Zorunluluklar ve mecburi performanslar konusunda herkes birbirleriyle yarışıyor.
Herkes, gönüllü ya da gönülsüz, mecburiyetin farkında... Herkes bunları biliyor ve kimsenin ses çıkaramadığını herkes söylüyor.
Herkes fısıltıyla bir şeyler anlatıyor...
Mesela... Adam gazi... Güneydoğu’da yaralanmış. Yaralandığı dönemde bir sürü okul gazilerin çocuklarına kontenjan açmış. Adam, gayet beklenebileceği gibi, çocuğunu o dönemin “makbul ve güçlü hayırseverinin” okuluna, parasını da aynı süper cemaatin bankasına yatırmış. İllâ ki, “hocaefendiye” taptığı için değil; en tepedekiler de dahil, herkes zaten adeta bir mecburiyet gibi “hoca efendinin” ve teşkilatının ne kadar da “mükemmel” olduklarına inandıkları ve inandırdıkları için... Yani herkesin yaptığını yapmış...

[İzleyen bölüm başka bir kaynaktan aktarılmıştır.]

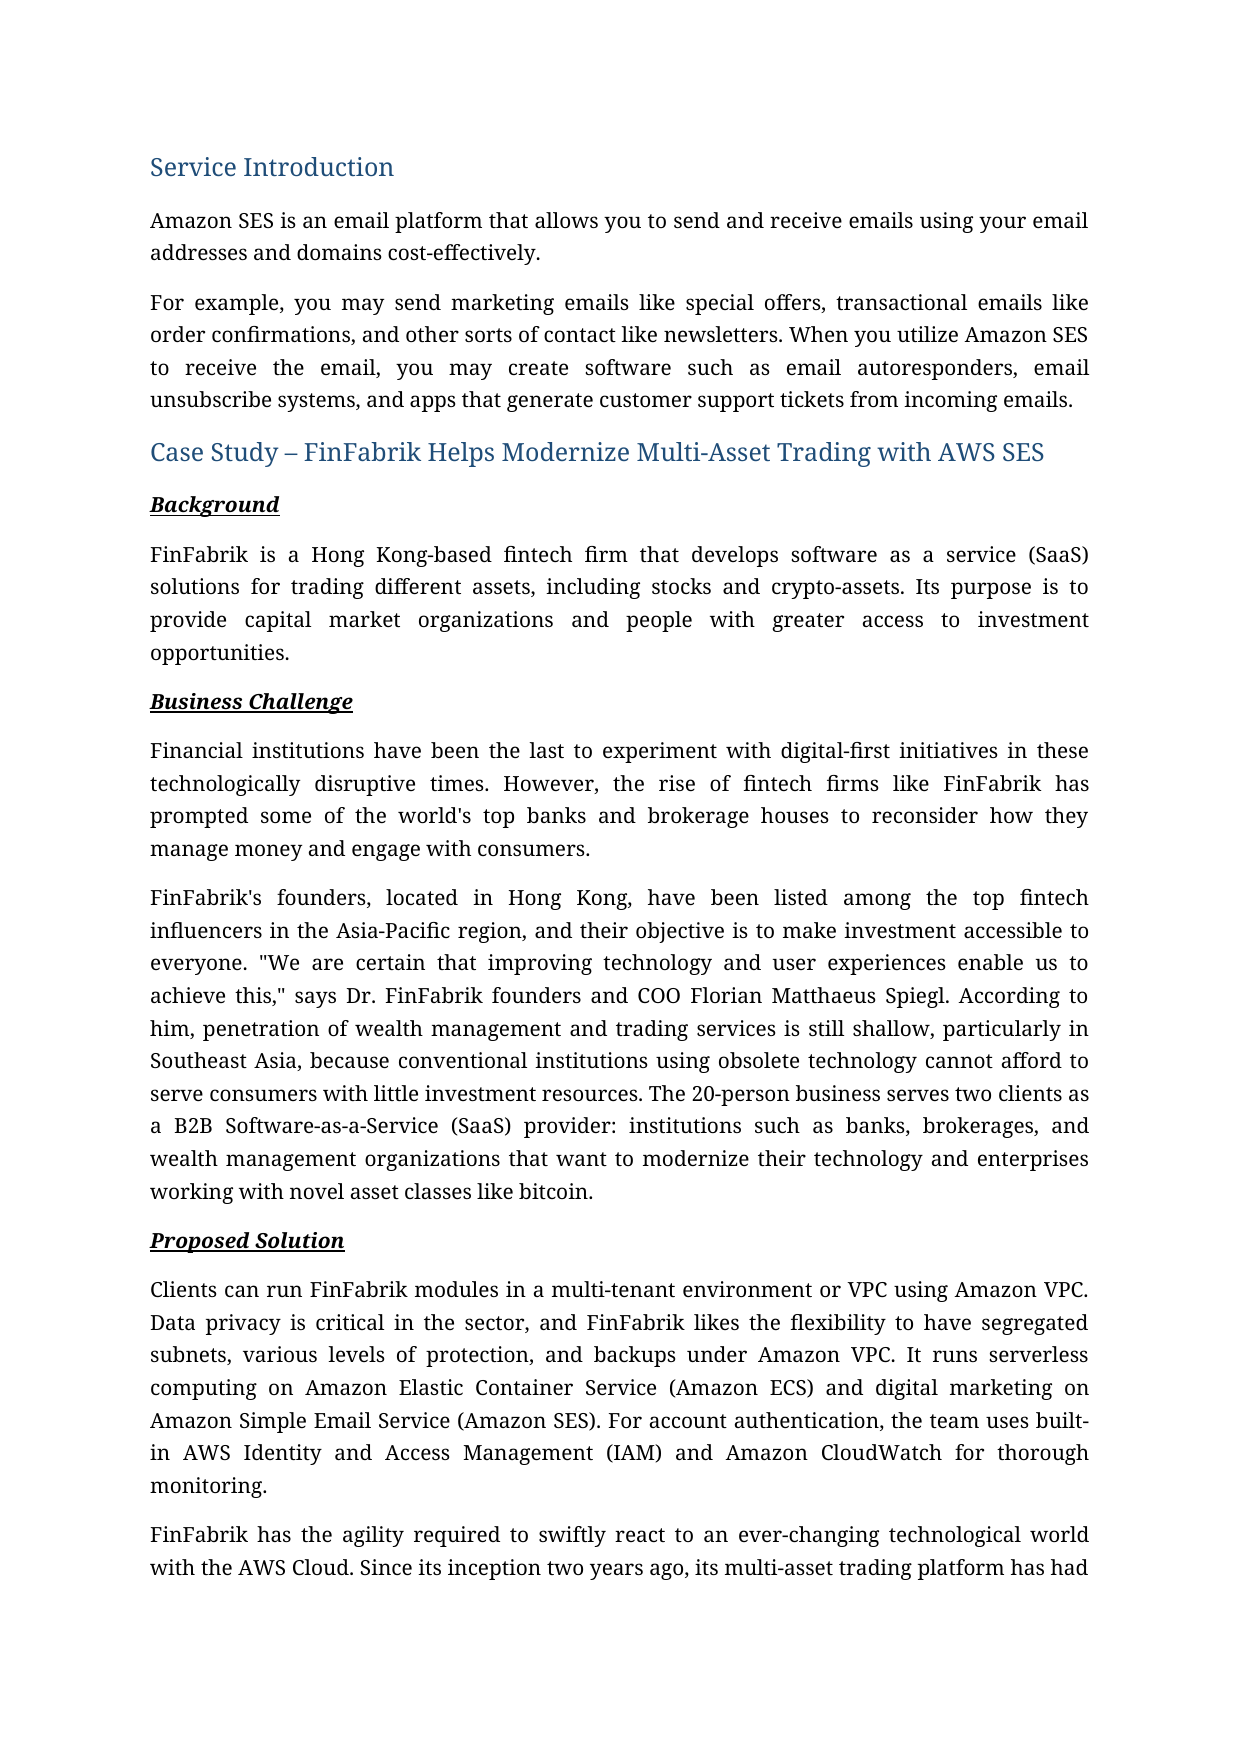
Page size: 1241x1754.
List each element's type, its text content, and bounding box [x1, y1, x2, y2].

text Clients can run FinFabrik modules in a multi-tenant environment or VPC using Amazon VPC. Data privacy is critical in the sector, and FinFabrik likes the flexibility to have segregated subnets, various levels of protection, and backups under Amazon VPC. It runs serverless computing on Amazon Elastic Container Service (Amazon ECS) and digital marketing on Amazon Simple Email Service (Amazon SES). For account authentication, the team uses built-in AWS Identity and Access Management (IAM) and Amazon CloudWatch for thorough monitoring. [150, 1275, 1090, 1499]
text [150, 1520, 1090, 1581]
subtitle Service Introduction [150, 150, 1090, 184]
subtitle Background [150, 491, 1090, 519]
subtitle Business Challenge [150, 687, 1090, 715]
subtitle Proposed Solution [150, 1226, 1090, 1254]
subtitle Case Study – FinFabrik Helps Modernize Multi-Asset Trading with AWS SES [150, 435, 1090, 469]
text Financial institutions have been the last to experiment with digital-first initiatives in these technologically disruptive times. However, the rise of fintech firms like FinFabrik has prompted some of the world's top banks and brokerage houses to reconsider how they manage money and engage with consumers. [150, 736, 1090, 862]
text FinFabrik's founders, located in Hong Kong, have been listed among the top fintech influencers in the Asia-Pacific region, and their objective is to make investment accessible to everyone. "We are certain that improving technology and user experiences enable us to achieve this," says Dr. FinFabrik founders and COO Florian Matthaeus Spiegl. According to him, penetration of wealth management and trading services is still shallow, particularly in Southeast Asia, because conventional institutions using obsolete technology cannot afford to serve consumers with little investment resources. The 20-person business serves two clients as a B2B Software-as-a-Service (SaaS) provider: institutions such as banks, brokerages, and wealth management organizations that want to modernize their technology and enterprises working with novel asset classes like bitcoin. [150, 883, 1090, 1205]
text FinFabrik is a Hong Kong-based fintech firm that develops software as a service (SaaS) solutions for trading different assets, including stocks and crypto-assets. Its purpose is to provide capital market organizations and people with greater access to investment opportunities. [150, 540, 1090, 666]
text For example, you may send marketing emails like special offers, transactional emails like order confirmations, and other sorts of contact like newsletters. When you utilize Amazon SES to receive the email, you may create software such as email autoresponders, email unsubscribe systems, and apps that generate customer support tickets from incoming emails. [150, 288, 1090, 414]
text Amazon SES is an email platform that allows you to send and receive emails using your email addresses and domains cost-effectively. [150, 206, 1090, 267]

İşte düne kadar “gazi” olduğu için yere göğe konamayan bu adam bugün işten atılmış... Çocuğu, düne kadar “pek mübarek Fethullah Gülen Hocaefendi” diye tabir edilen, bugün ise “FETÖ’nün okulu” olan okulda okuduğu ve parasını FETÖ’cü bankaya yatırdığı için...

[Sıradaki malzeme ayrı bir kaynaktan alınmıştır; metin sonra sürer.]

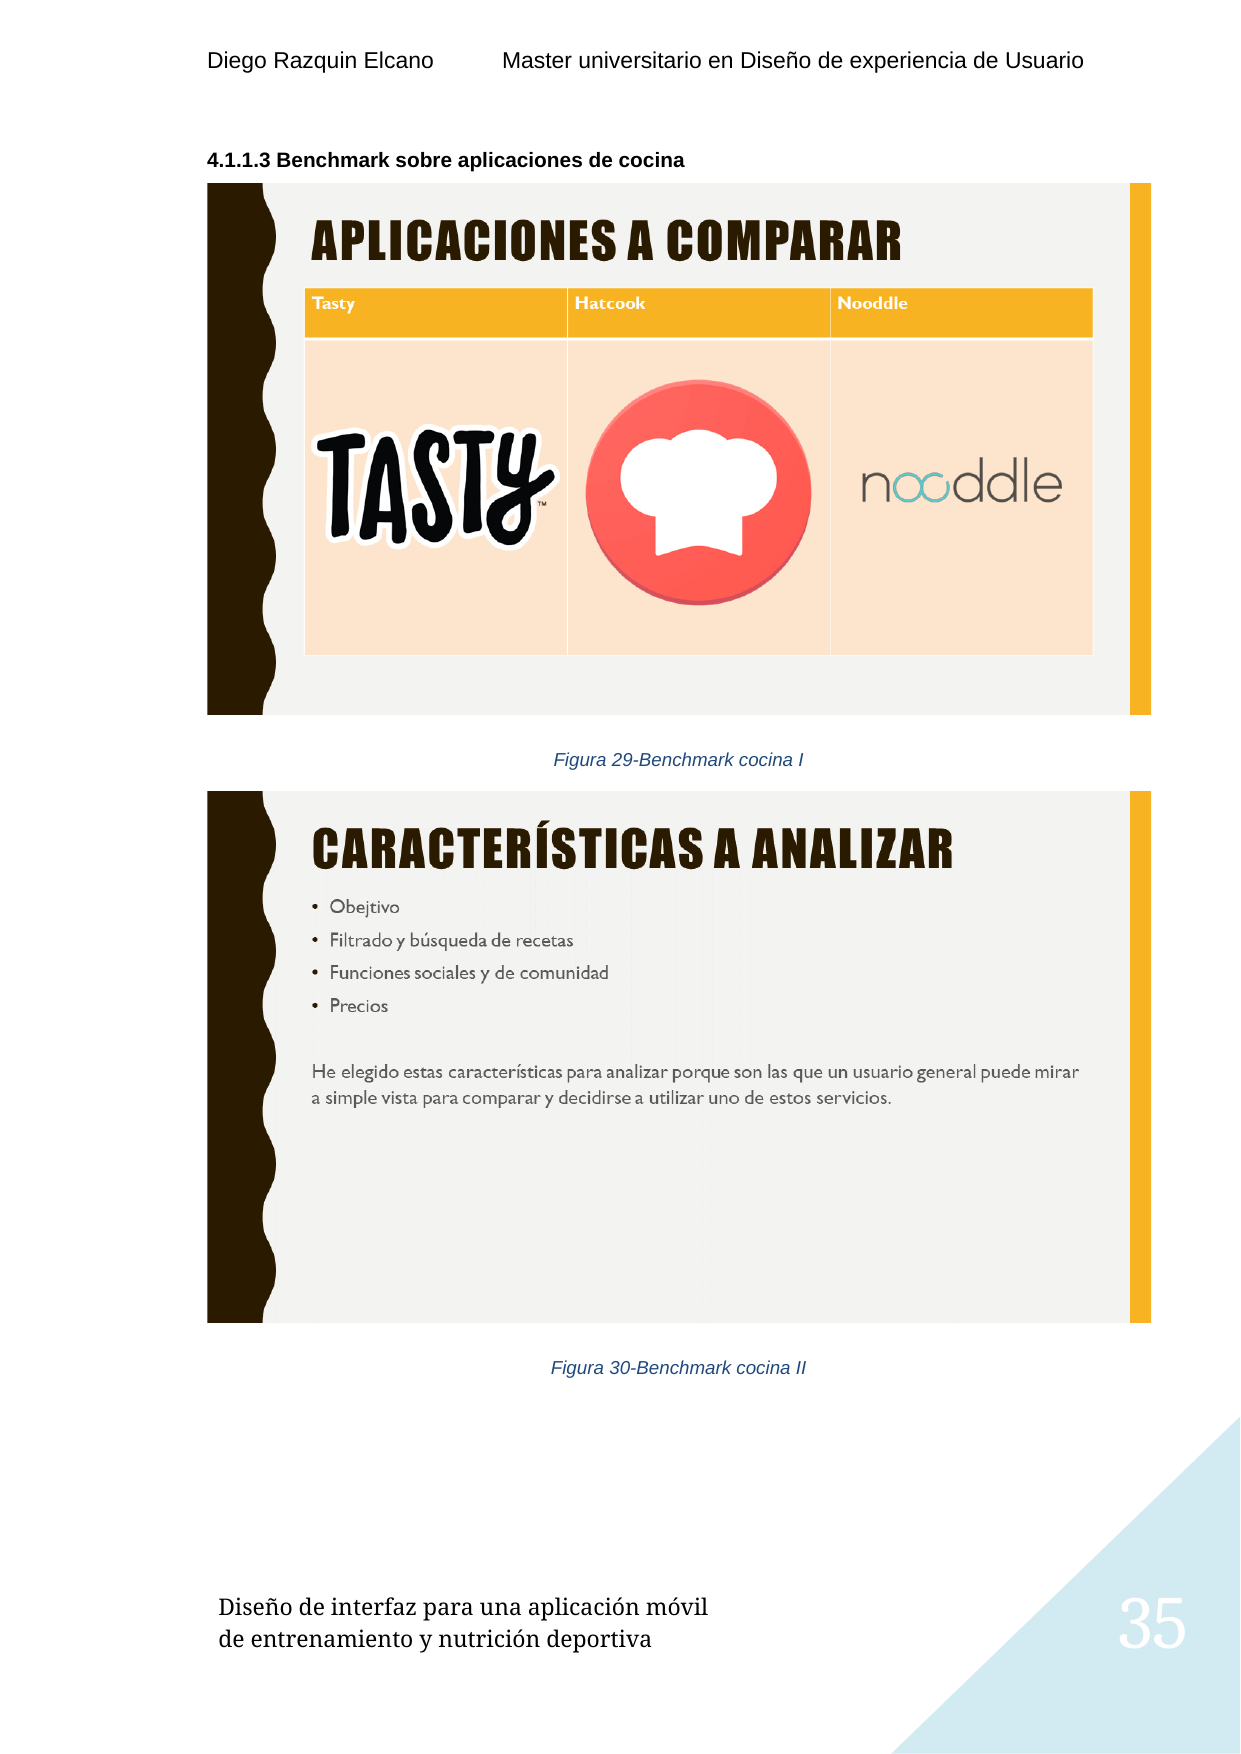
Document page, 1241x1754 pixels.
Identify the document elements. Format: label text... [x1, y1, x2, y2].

text Figura -Benchmark cocina II [207, 1356, 1152, 1378]
text Figura -Benchmark cocina I [207, 749, 1152, 770]
picture [207, 791, 1152, 1323]
picture [207, 183, 1152, 715]
text 4.1.1.3 Benchmark sobre aplicaciones de cocina [207, 148, 1152, 172]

İnsanlar çekinerek soruyorlar: “Bugün o gaziyi işten atanlar kendi çocuklarını o okullara göndermediler mi? Kendileri, söz konusu cemaatin liderine kalkan olup, onun hakkındaki eleştirilere adeta ‘günah’ gibi bakmadılar mı?
Öğretmenler üzerinde total kontrol sağlamak için, telefonları da dahil olmak üzere, nasıl her türlü teknolojinin kullanıldığı anlatılıyor mesela.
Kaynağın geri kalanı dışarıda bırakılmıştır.